After a post-Brexit misstep, the stock market has regained its footing and roared past all-time highs in the past week.
The strength has been broad-based and it appears to Sheba Jafari, a technical analyst at Goldman Sachs, that this upwards trend in markets can continue for a long time.
“If this is truly a 3rd wave from June, it should really move past 2,191 and eventually reach a 1.618 target at ~2,263,” wrote Jafari in a note to clients Sunday.
Jafari, who calls the recent rally “textbook,” is using a method of technical analysis that posits that market behaviour is orderly and moves in “waves,” thus it can be tracked as long as you can read the signals that the market is telling you.
Based on these signals, Jafari believes that not only is there a short-term uptick of at least 100 points in the S&P based on Friday’s closing price, but in the long-run there is even more good news for stock investors.

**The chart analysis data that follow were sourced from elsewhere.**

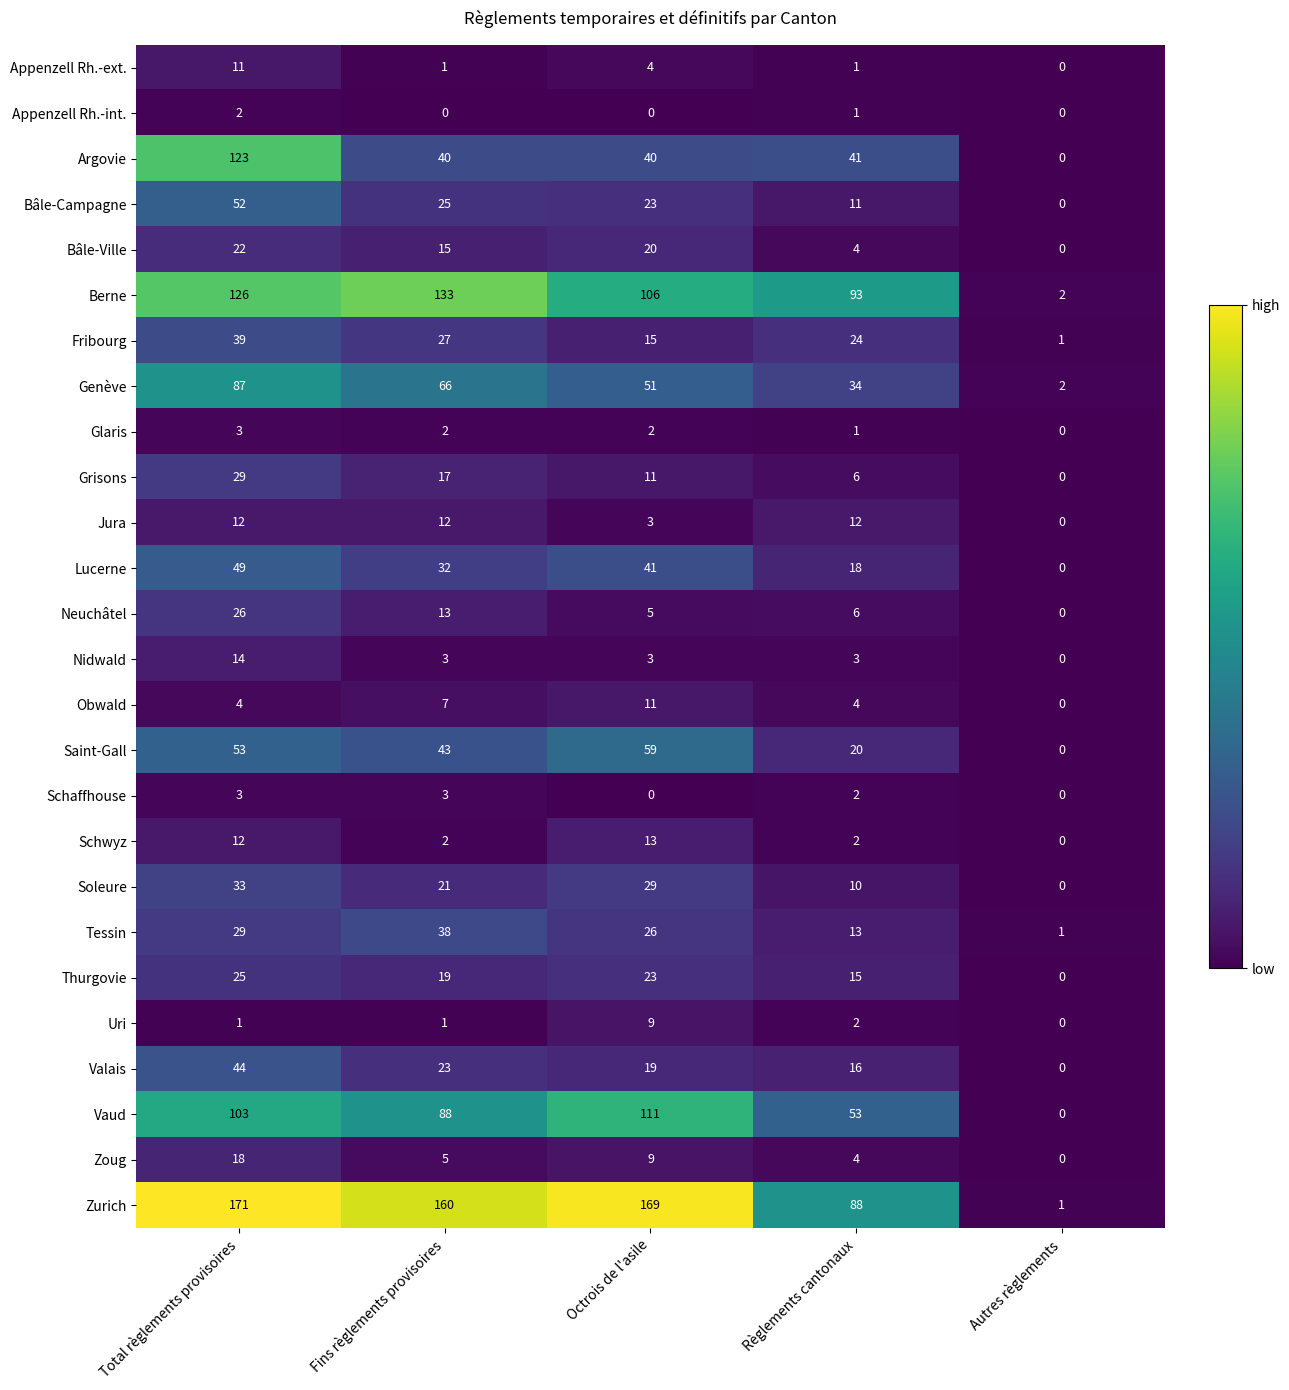

How many distinct data groups are displayed?

26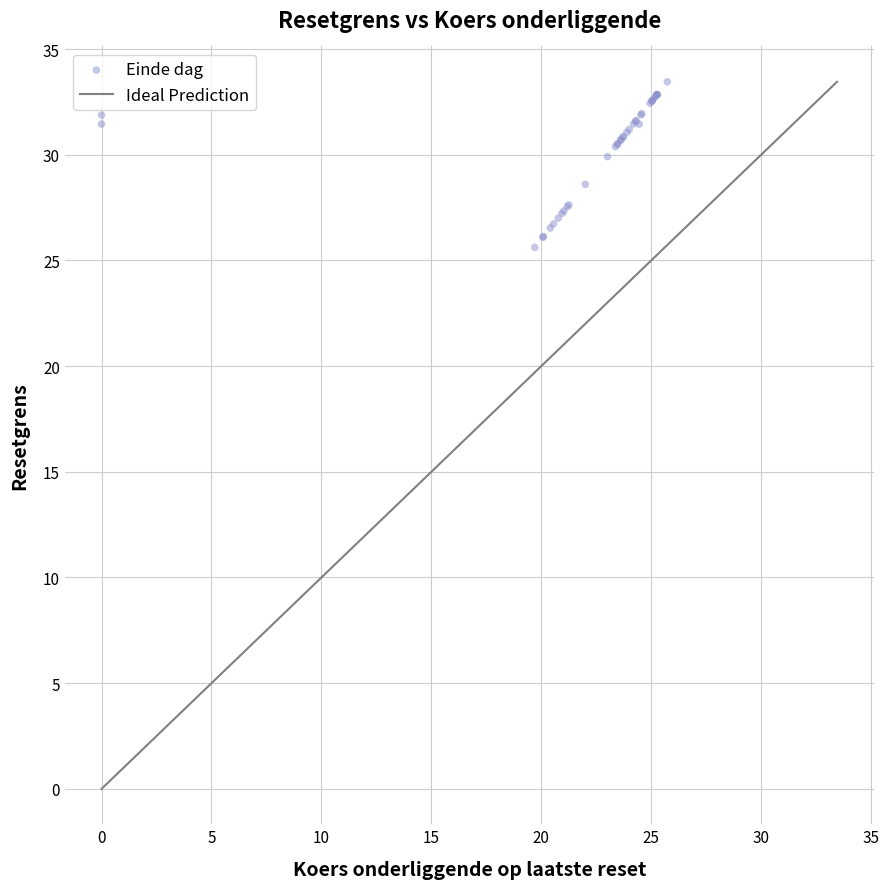

What Y value in the scatter plot is closest to 29?

28.6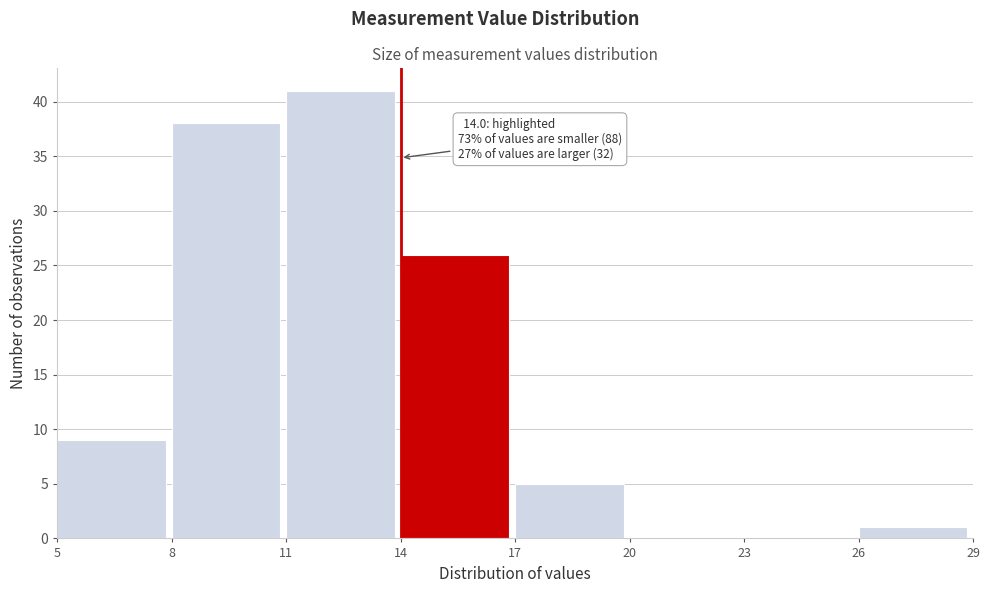

Which range on the x-axis has the tallest bar?

11 to 14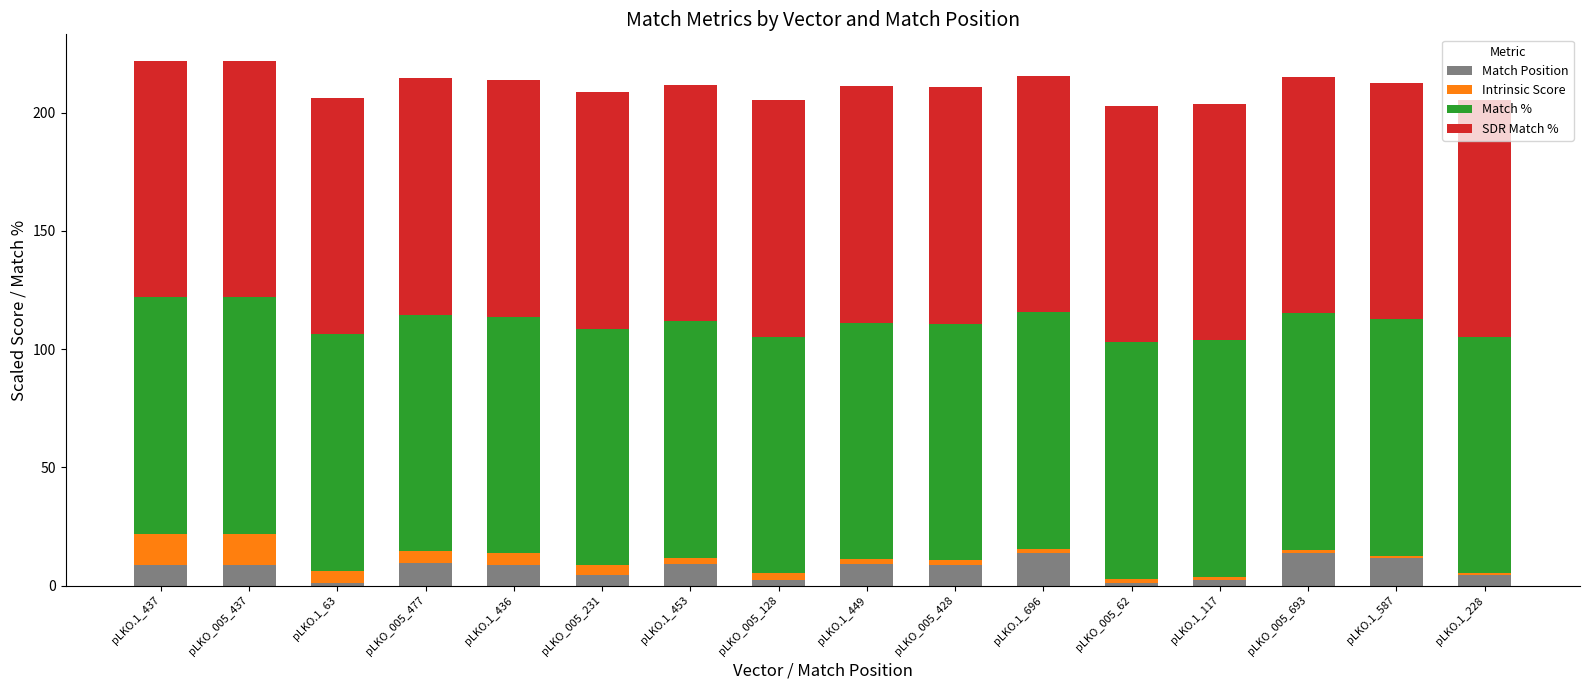

What is the highest value of the Match Position series?

13.9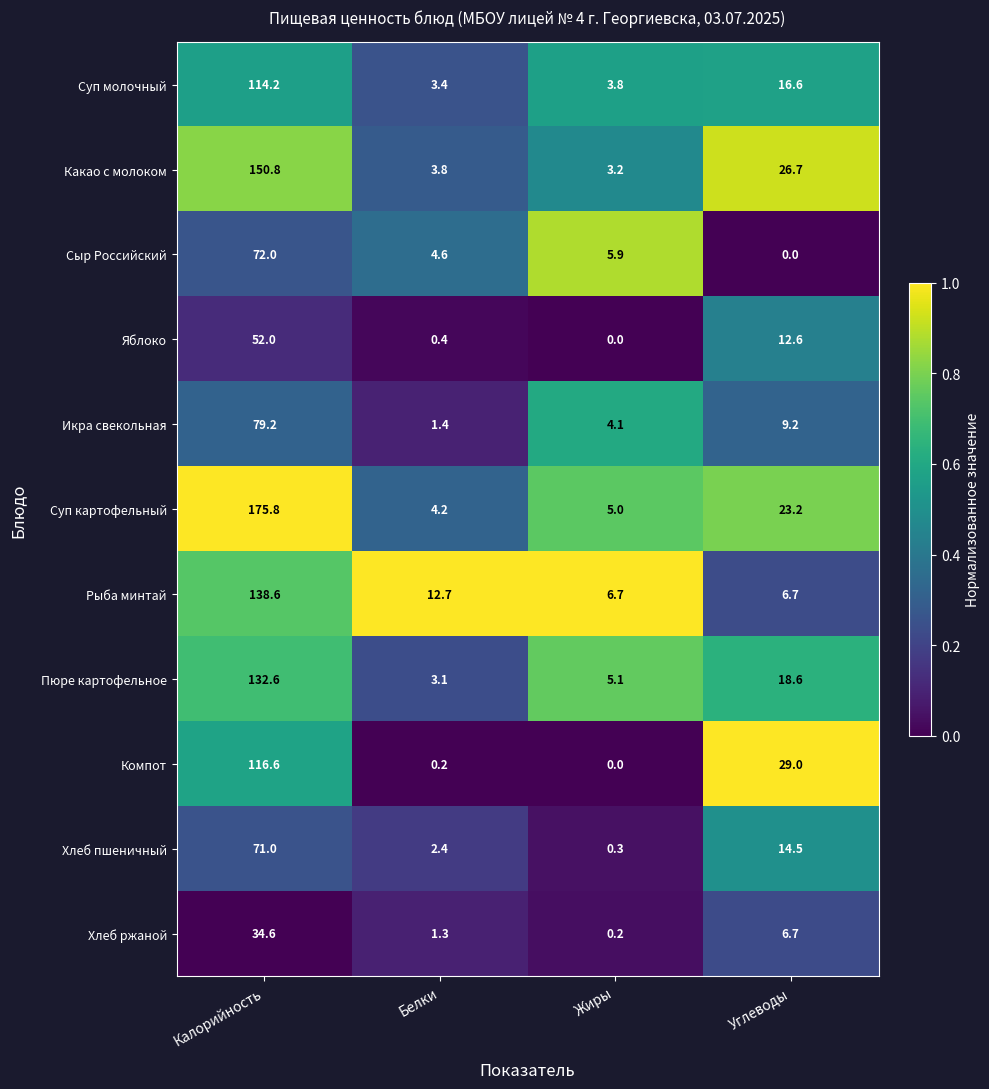

What is the maximum value shown in the chart?

175.8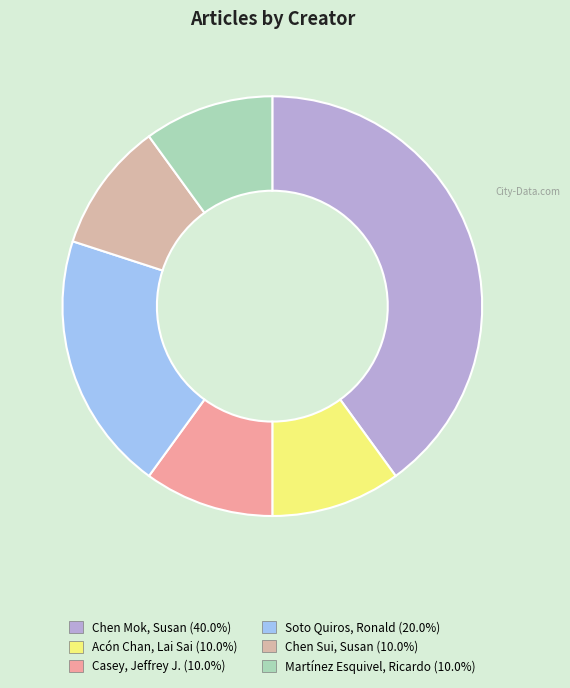

True or false: Martínez Esquivel, Ricardo accounts for 10% of the total.

True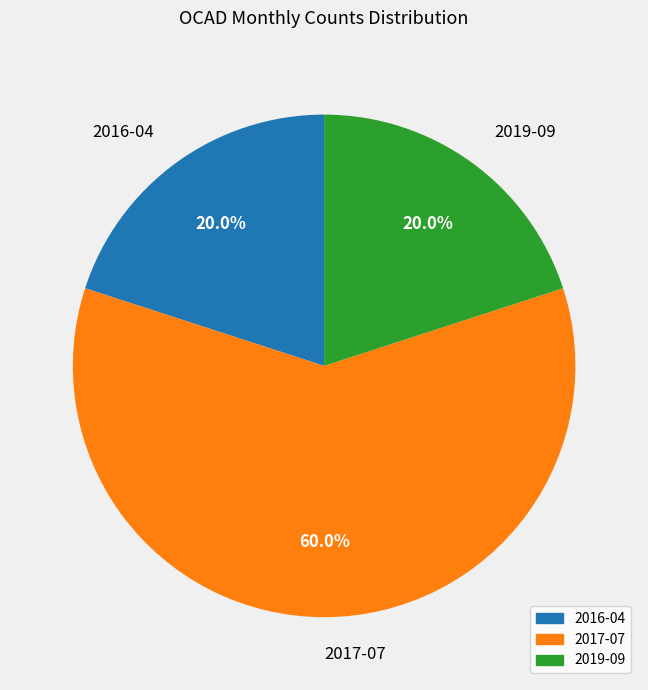

Which slice is the largest?

2017-07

“Narrowing in even further, the move since February is likely to be wave (5) in a sequence that starting in 2010,” wrote Jafari. “As such, the minimum target for wave (5)/III is 2,172 (now effectively satisfied). An extended target goes out to 2,394-2,452.”
So to clarify, in the short-term Jafari is projecting a target of 2,263 and over a monthlong time frame the index should get as high as 2,452. To get to these points, however, there may be some pain.
“Would view 2,263 as an ideal place to start a 4th wave correction,” Jafari warned. “Pullbacks up to that point should be shallow and short-term (similar to price action earlier this year in March/April).”
There may be some stumbles on the way up, but evidently Jafari thinks the rally has a ways to run.